# Subsets U of the vector space V

• AkilMAI
In summary, to find the base and dimension of U in V = P3, we can use the fact that p(x) must satisfy the condition p'(0) = p(1), which leads to a set of equations for the coefficients of p(x). By solving these equations, we can determine the base and dimension of U.

## Homework Statement

How can I find the base and dim of U here?, V = P3; U = {p in P3 : p'(0) = p(1)}...

## The Attempt at a Solution

now I've proven it is a subspace and that it is closed under addition and scalar multiplication...but how can I find the base and dim?I was thinking about writing it as p(x)=a+bx+cx^2+dx^4=>p(x)'=b+2cx+3dx^2
and...p'(0)=p(1)=>b=a+b+c+d=>d=-a-c...
Thank you

AkilMAI said:

## Homework Statement

How can I find the base and dim of U here?, V = P3; U = {p in P3 : p'(0) = p(1)}...

## The Attempt at a Solution

now I've proven it is a subspace and that it is closed under addition and scalar multiplication...but how can I find the base and dim?I was thinking about writing it as p(x)=a+bx+cx^2+dx^4=>p(x)'=b+2cx+3dx^2
and...p'(0)=p(1)=>b=a+b+c+d=>d=-a-c...
Thank you

Let p(x) be a function in P3, which means that p(x) = a + bx + cx2 + dx3.

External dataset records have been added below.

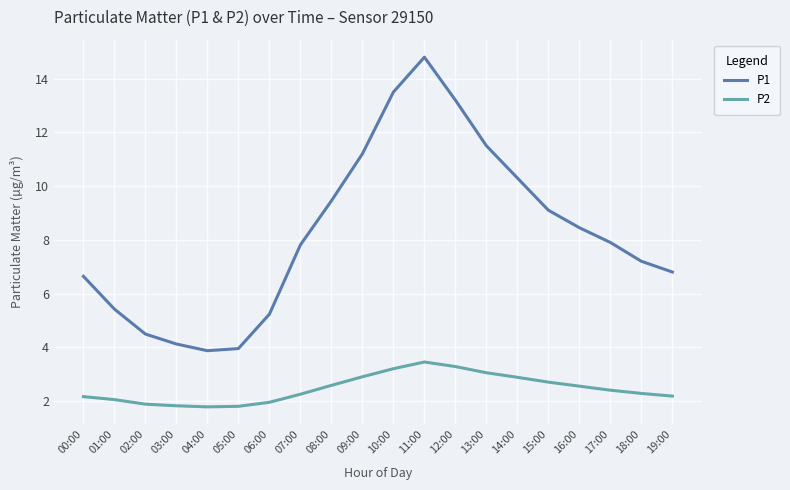

What is the difference between the maximum and minimum values in the P2 series?

1.7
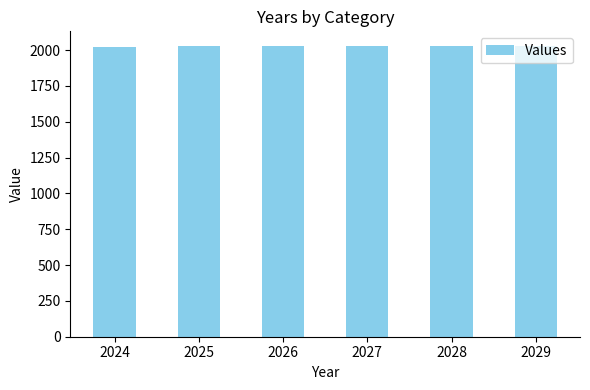

What is the ratio of the value at 2026 to the value at 2025?

1.0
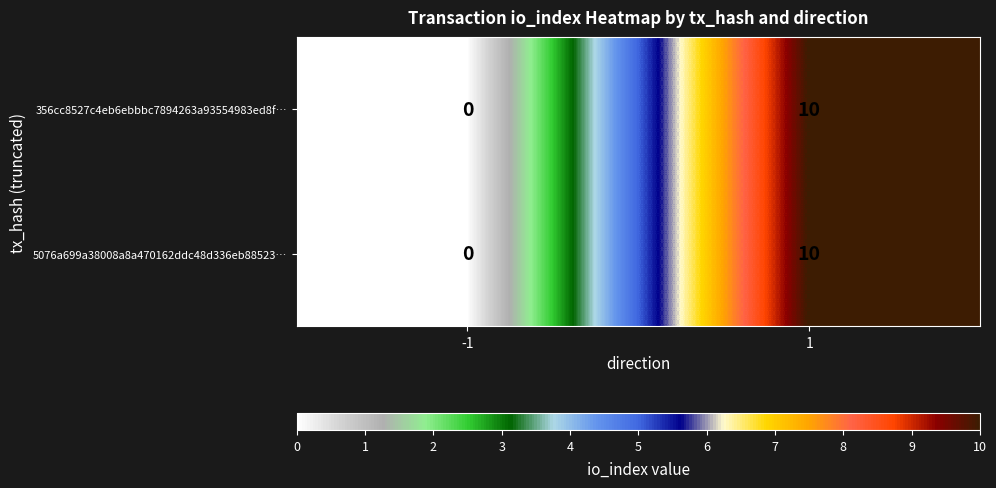

What value does the 356cc8527c4eb6ebbbc7894263a93554983ed8f… series have at 1, to the nearest 10?

10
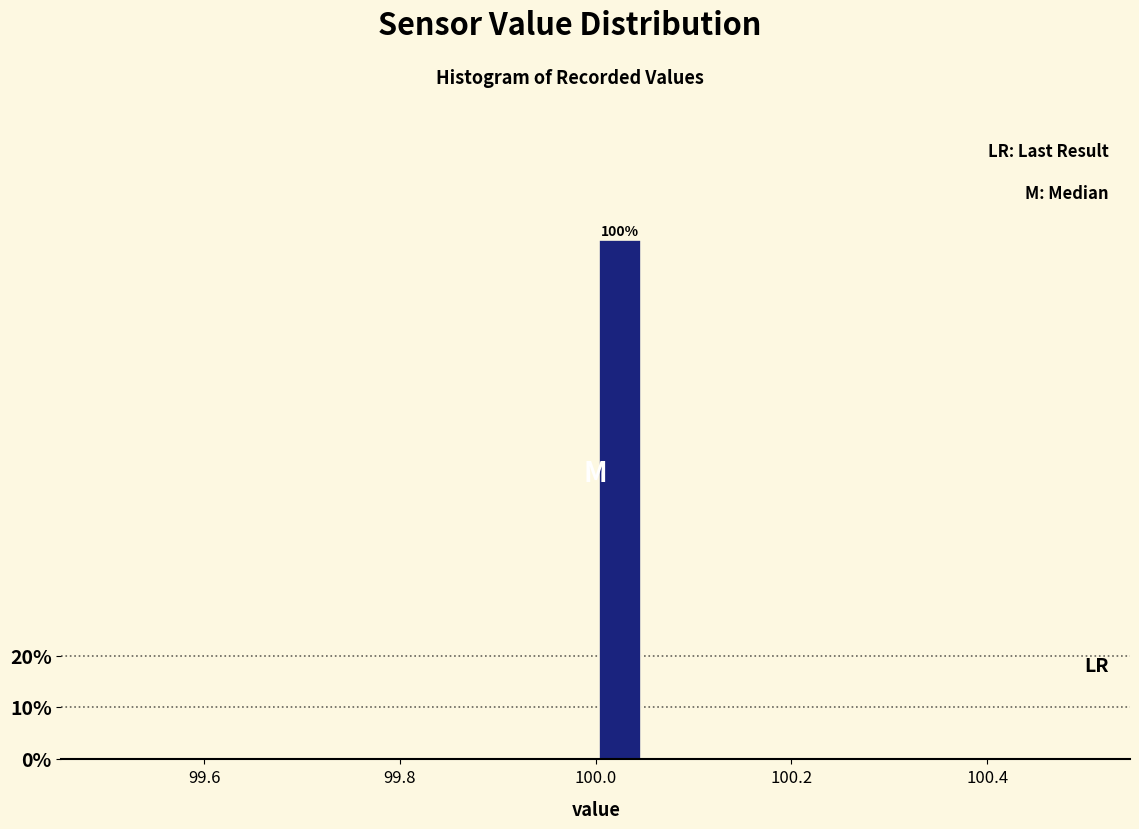

Around what value on the x-axis is the tallest bar? Give the approximate position of its centre, as read against the axis.

100.02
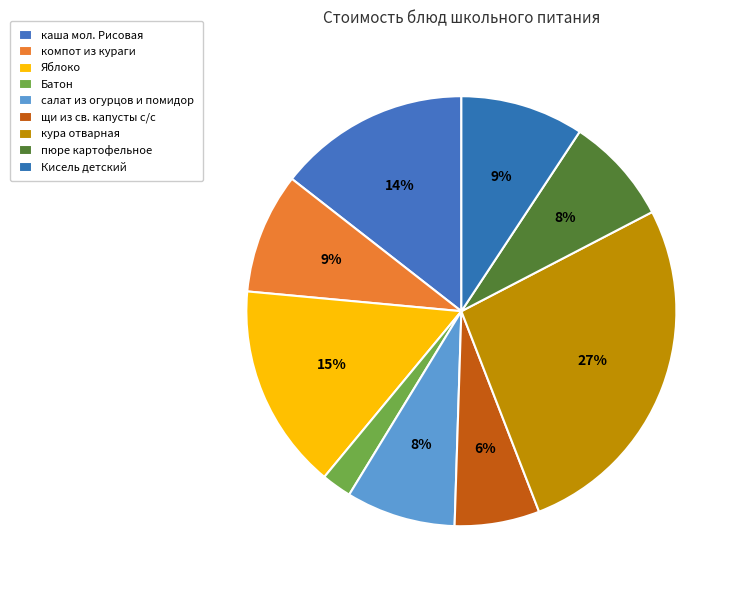

Does кура отварная account for over 50% of the chart?

No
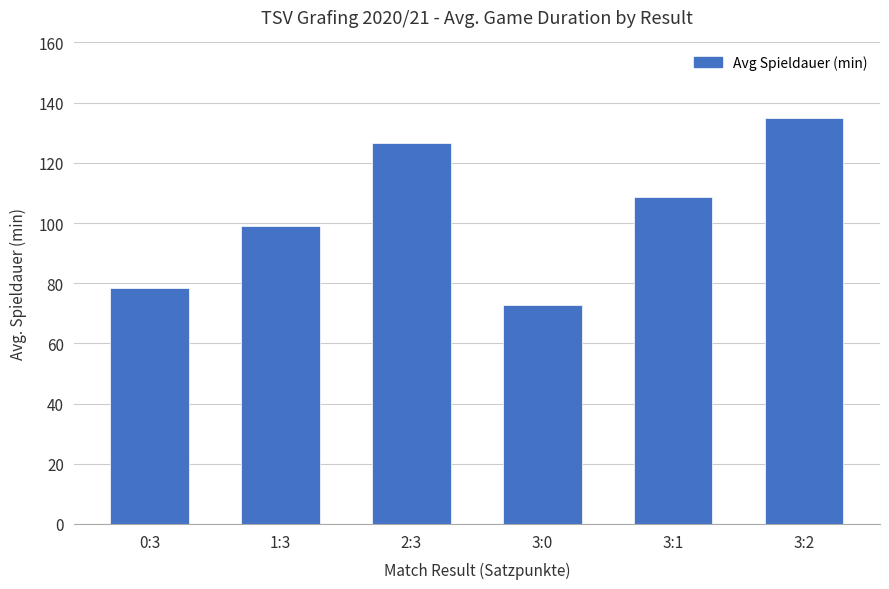

The value at 1:3 is 160.6. True or false?

False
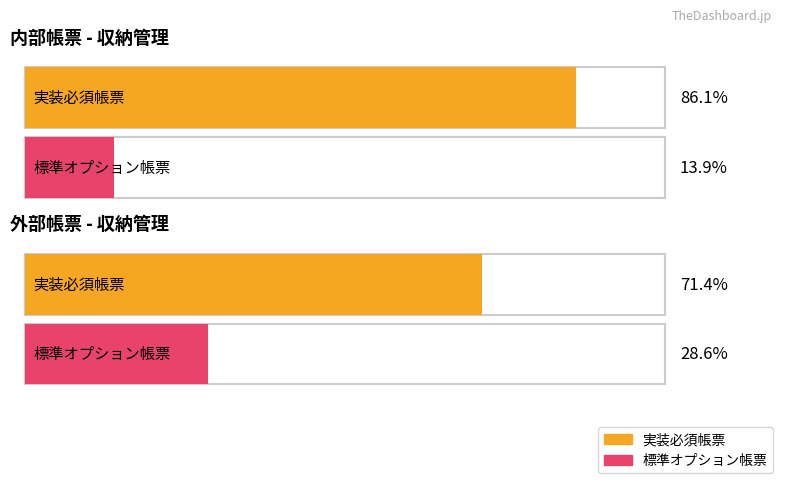

What are all the series names shown in the legend?

実装必須帳票, 標準オプション帳票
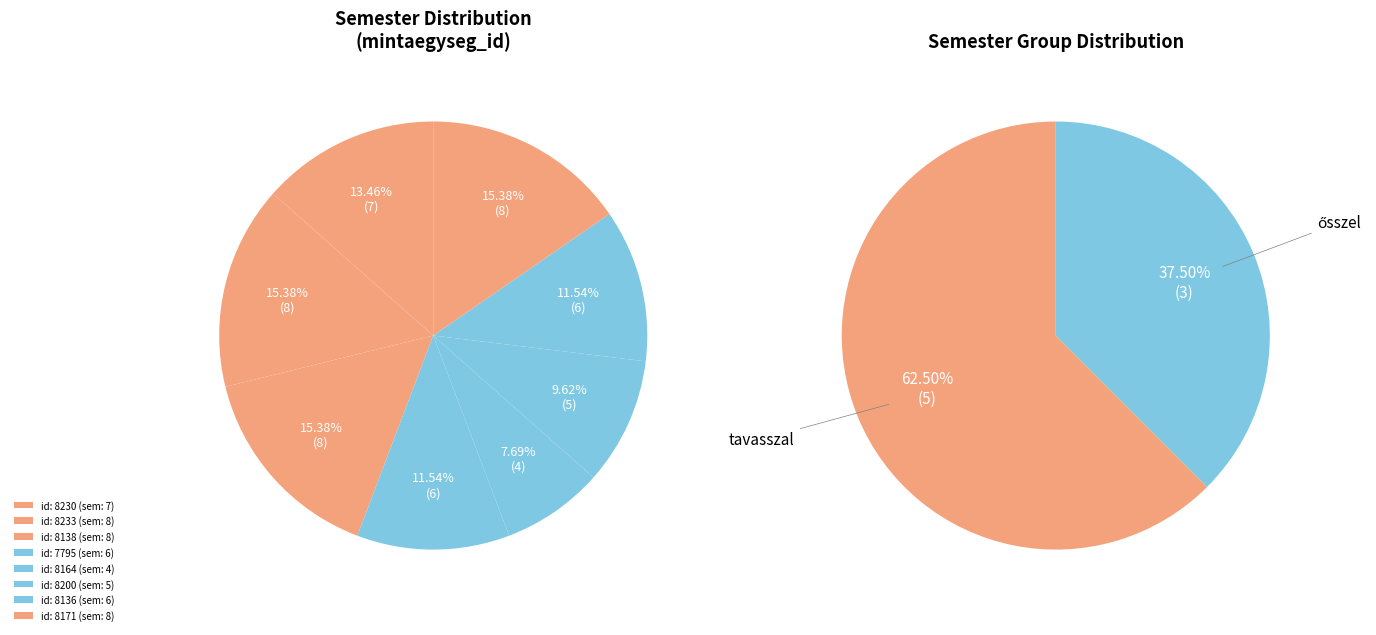

Approximately how many times larger is the value at 8164 compared to 7795?

0.7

For p(x) to be in U, it must be true that p'(0) = p(1), which implies that, and as you found, b = a + b + c + d ==> a + c + d = 0.

Solve for a to get
a = -c - d
b = b
c = c
d = d

The last three equations are trivially true.
From this set of four equations, what can you say about the coefficients of a function p(x) that belongs to U?